Directions for this task:
Please return all records verbatim, no pictures.

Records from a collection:

• • •

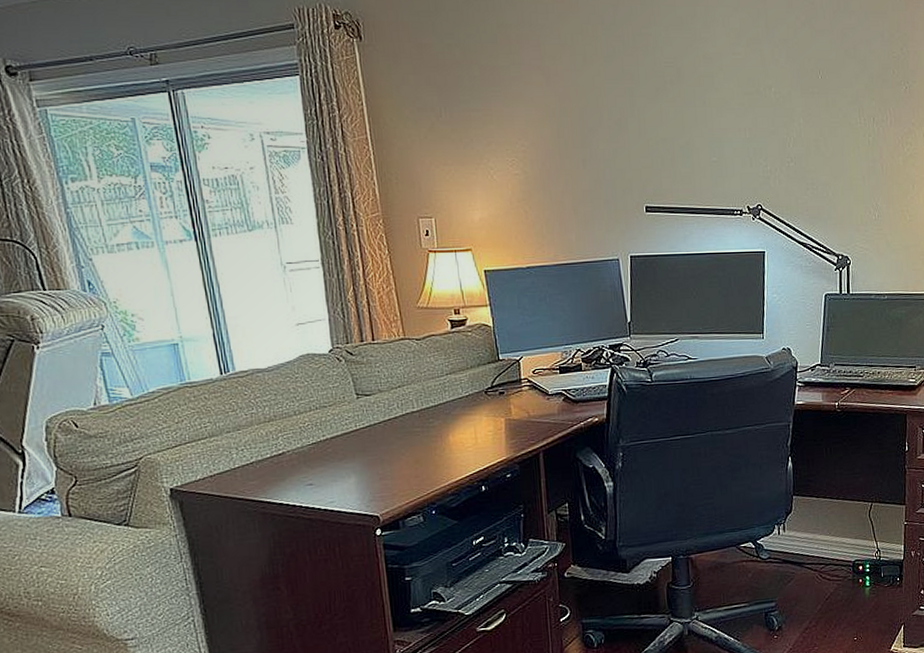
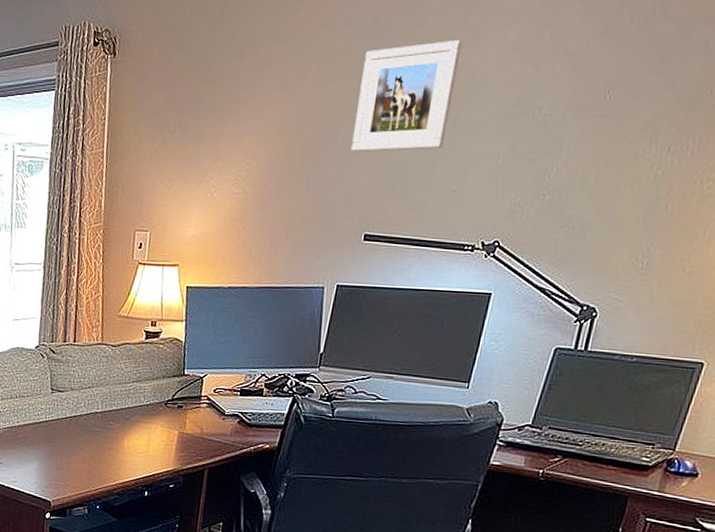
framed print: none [612,27,698,130] -> present [350,39,463,152]

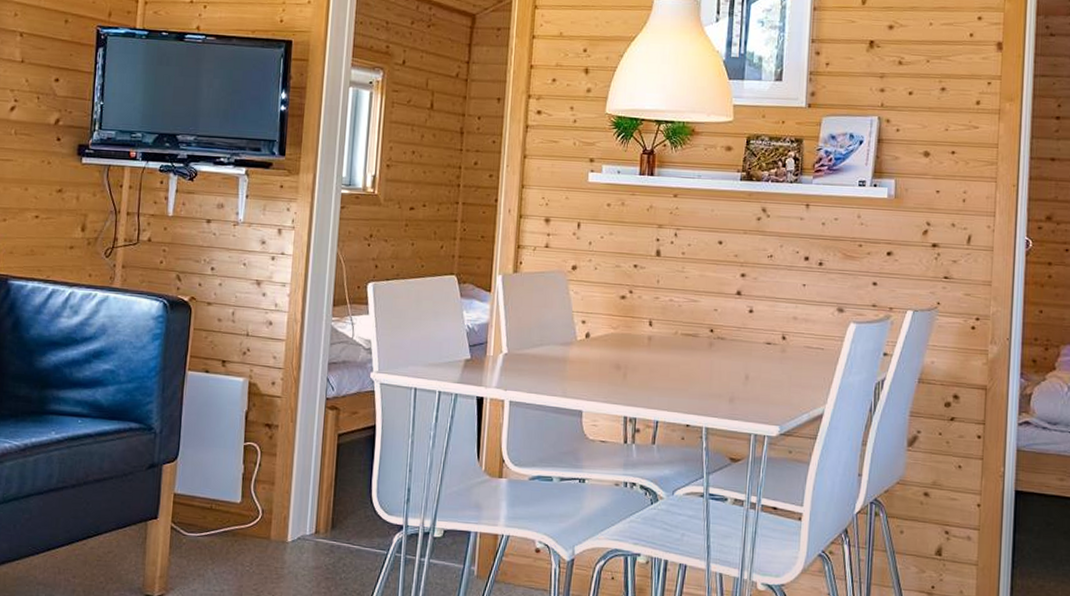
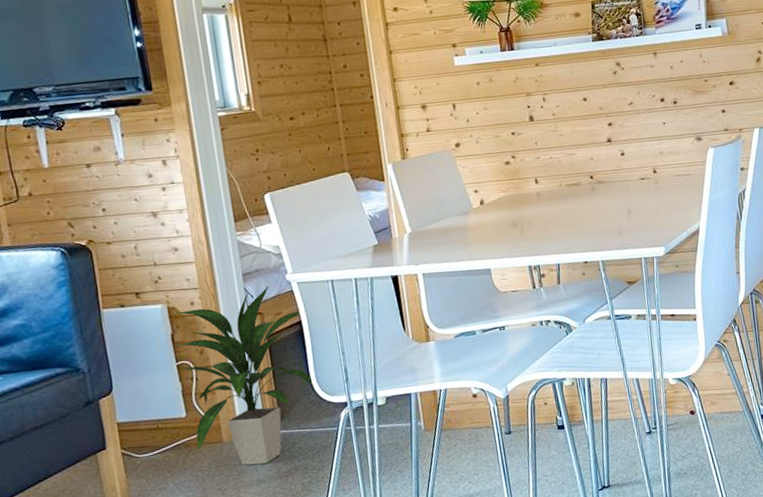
indoor plant: none [244,380,376,573] -> present [173,285,314,466]

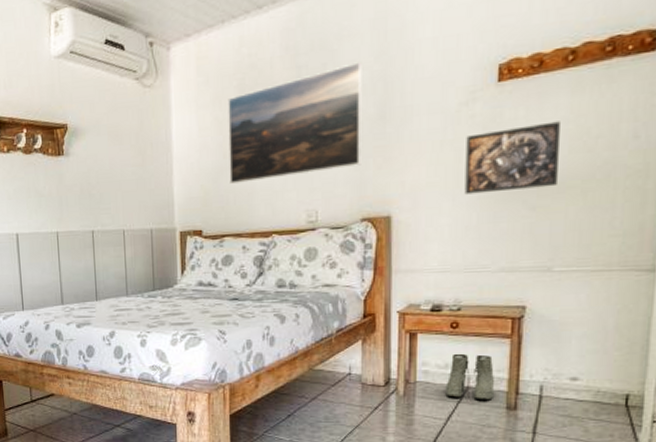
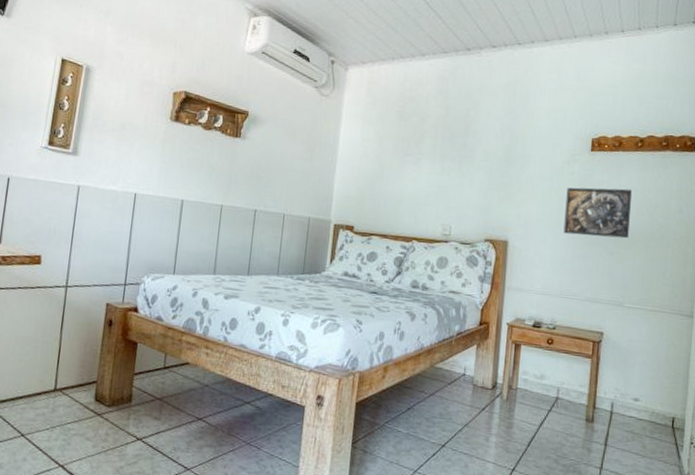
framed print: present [228,62,362,184] -> none [382,113,496,195]
boots: present [445,353,494,400] -> none [539,366,578,412]

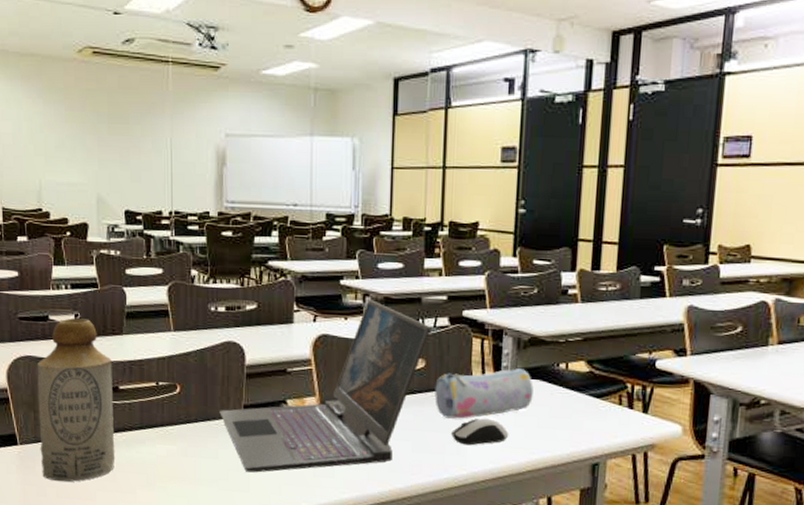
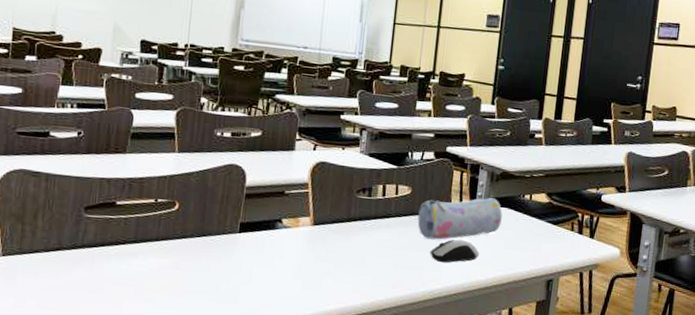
bottle: present [37,318,115,482] -> none [23,136,112,294]
laptop: present [219,300,432,473] -> none [216,133,419,286]

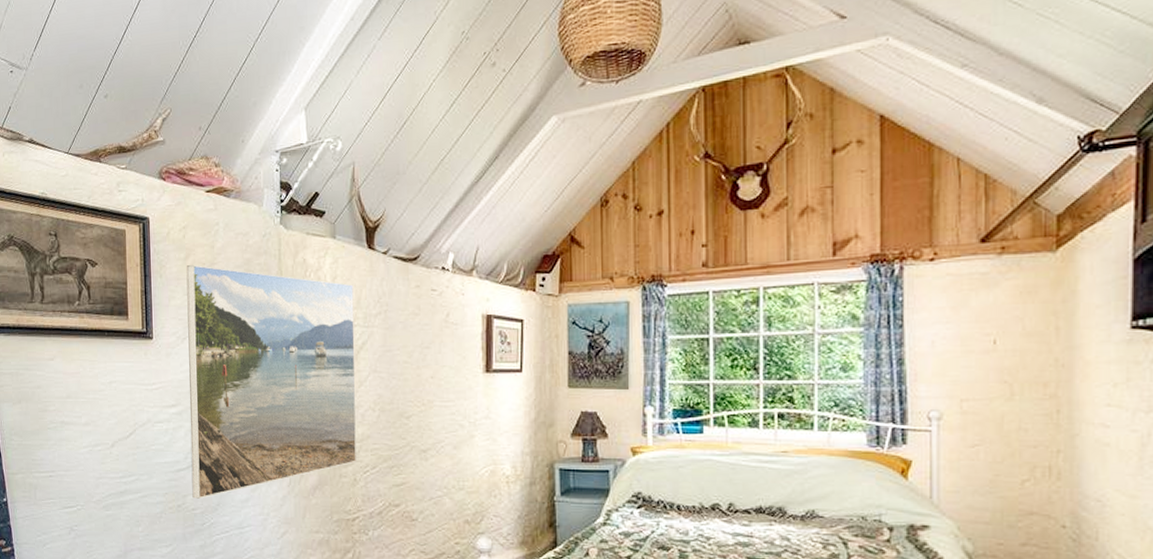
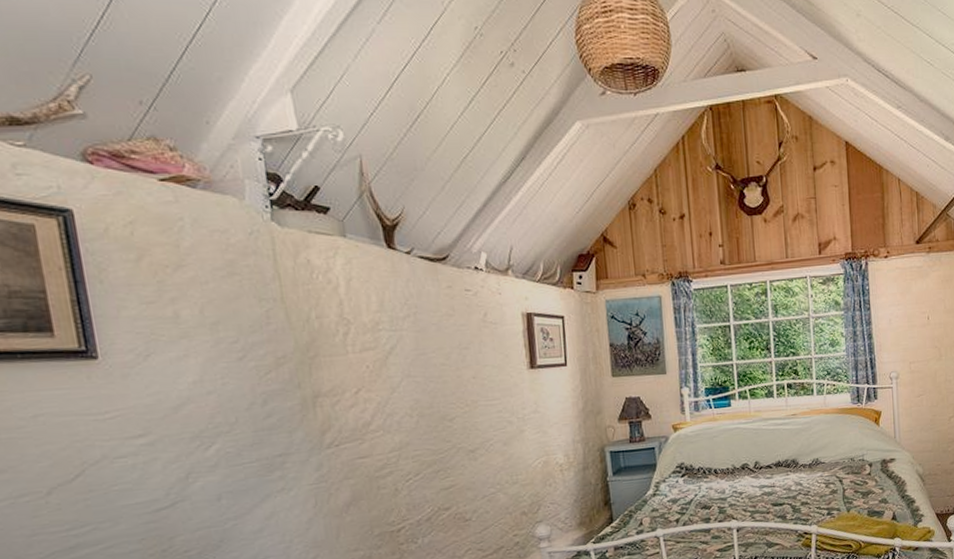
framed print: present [186,264,358,499] -> none [139,266,397,539]

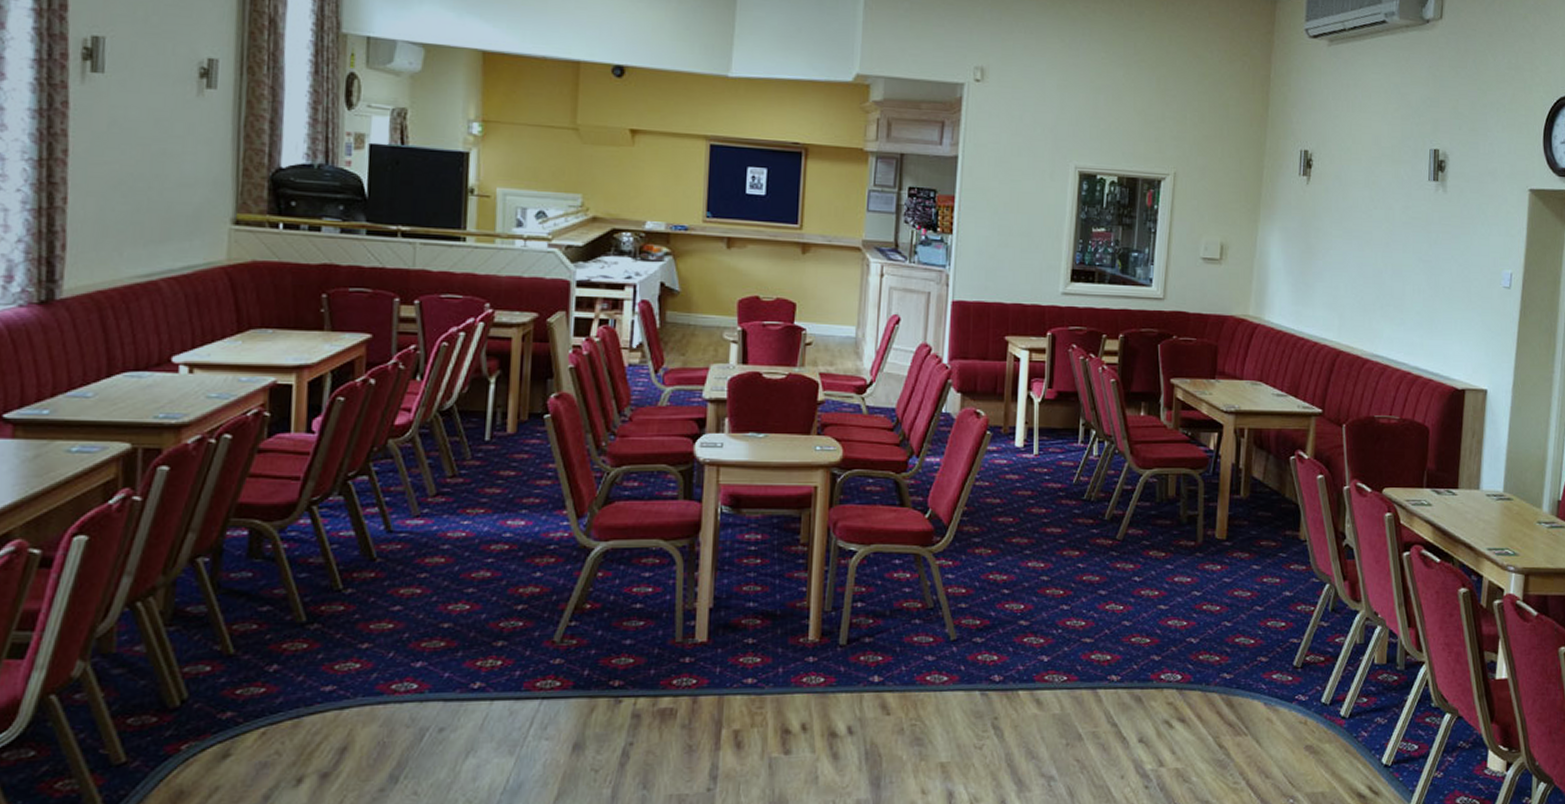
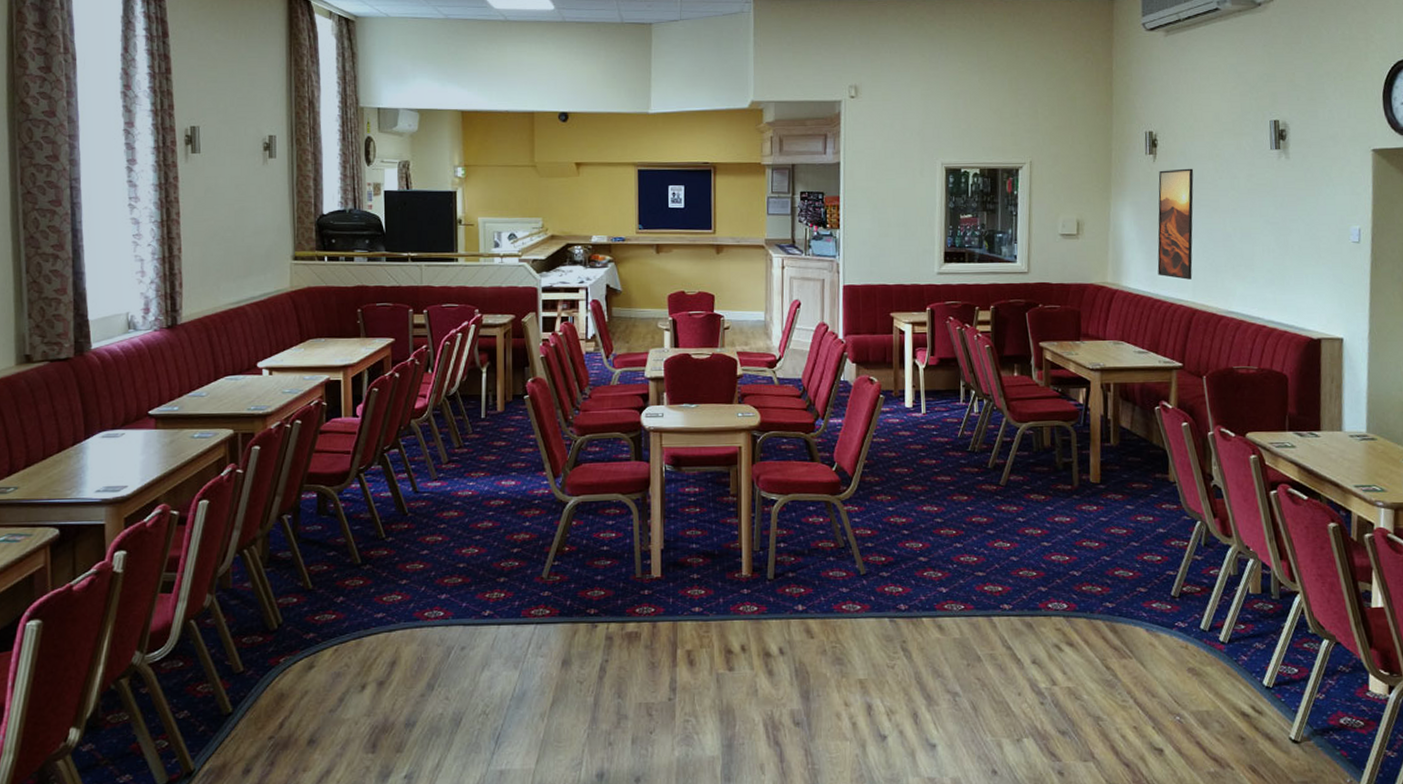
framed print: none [1303,194,1348,317] -> present [1157,168,1194,280]

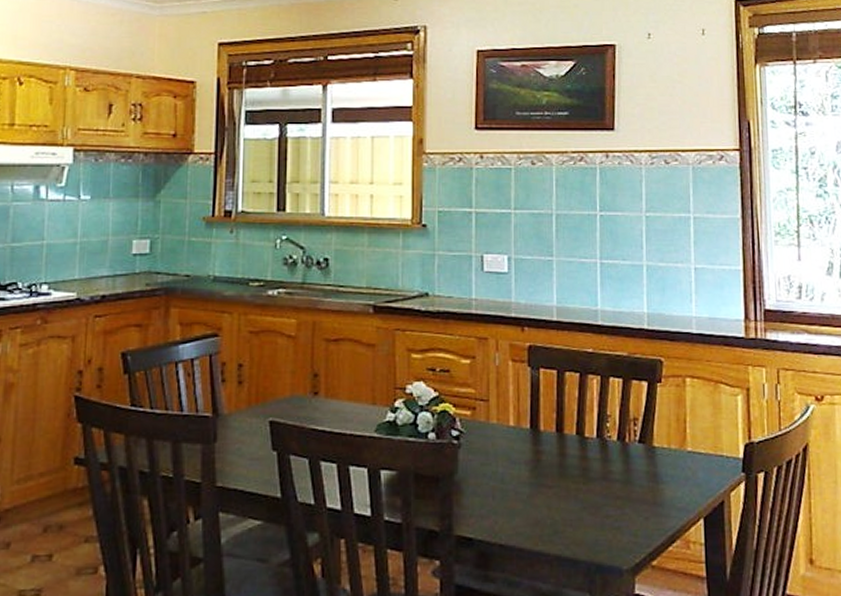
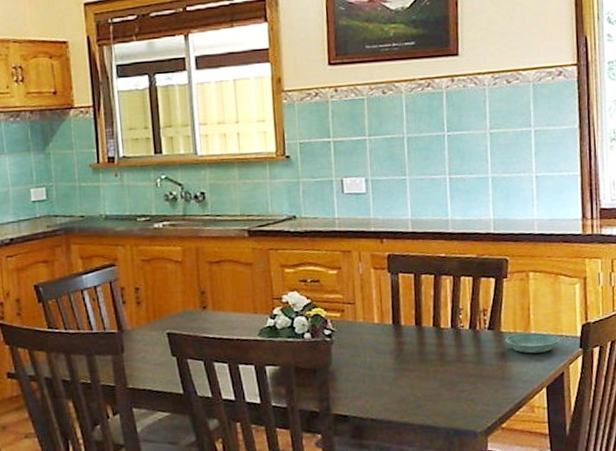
saucer: none [657,450,719,475] -> present [505,332,560,354]

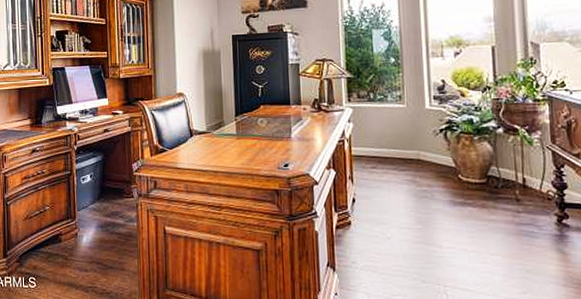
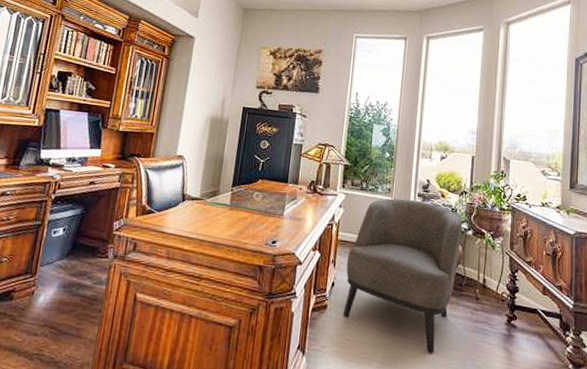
armchair: none [364,103,491,261] -> present [343,198,463,353]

• • •

Response:
framed print: none [612,27,698,130] -> present [350,39,463,152]

indoor plant: none [244,380,376,573] -> present [173,285,314,466]

framed print: present [228,62,362,184] -> none [382,113,496,195]
boots: present [445,353,494,400] -> none [539,366,578,412]

bottle: present [37,318,115,482] -> none [23,136,112,294]
laptop: present [219,300,432,473] -> none [216,133,419,286]

framed print: present [186,264,358,499] -> none [139,266,397,539]

framed print: none [1303,194,1348,317] -> present [1157,168,1194,280]

saucer: none [657,450,719,475] -> present [505,332,560,354]

armchair: none [364,103,491,261] -> present [343,198,463,353]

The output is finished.